Level II - SEM (scanning electron microscope), the current ‘gold standard’ for identification of TPC species, allows much higher magnification (ca. 1500-5000x or higher) than light microscopy. SEM of specially prepared ‘Pfiesteria-like’ zoospores (with outer membranes stripped from the cells, or with cell sutures swollen) is used to confirm the identity of TPC species from positive fish bioassays. SEM cannot be done on most field samples because the ‘Pfiesteria -like’ dinoflagellates (PLOs that may include members of the TPC) are usually present in low number, relative to other plankton that make it very hard to find the relatively few ‘Pfiesteria -like’ cells. Since SEM is an expensive procedure, the cells need to be easily located to minimize the expense. Moreover, many ‘Pfiesteria -like’ zoospores (preferably 100 or more from each sample) must be rotated to observe minute features on the top, bottom, front and back views of each cell before a species identification can be confirmed. Such effort requires at least two days for one sample, even when ‘Pfiesteria -like’ zoospores are abundant.

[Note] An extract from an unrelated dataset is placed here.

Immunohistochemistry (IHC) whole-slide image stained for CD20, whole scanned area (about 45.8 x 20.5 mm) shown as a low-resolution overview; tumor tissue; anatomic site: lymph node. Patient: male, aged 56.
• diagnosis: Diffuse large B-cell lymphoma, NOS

Please note that, while the focus of this Glossary is the toxic Pfiesteria complex, certain other harmful algal species (here, including dinoflagellates) can cause fish stress, disease, and death. For example, the photosynthetic dinoflagellate Gymnodinium breve is highly toxic to fish in Florida waters; Gyrodinium galatheanum has been linked to cultured fish death; and many hetero-trophic dinoflagellate parasites (some with Pfiesteria-like appearance in their zoospore stages) can cause fish disease and death; and toxic chrysophytes such as certain Chatonella and Heterosigma species have also been known to cause fish death. Much more needs to be learned about interactions between harmful algae and fish kills/disease, and it is important to 'be on the lookout' for other harmful algae, as well as TPC species, in evaluating causative factors involved impaired health of estuarine and cultured fish populations.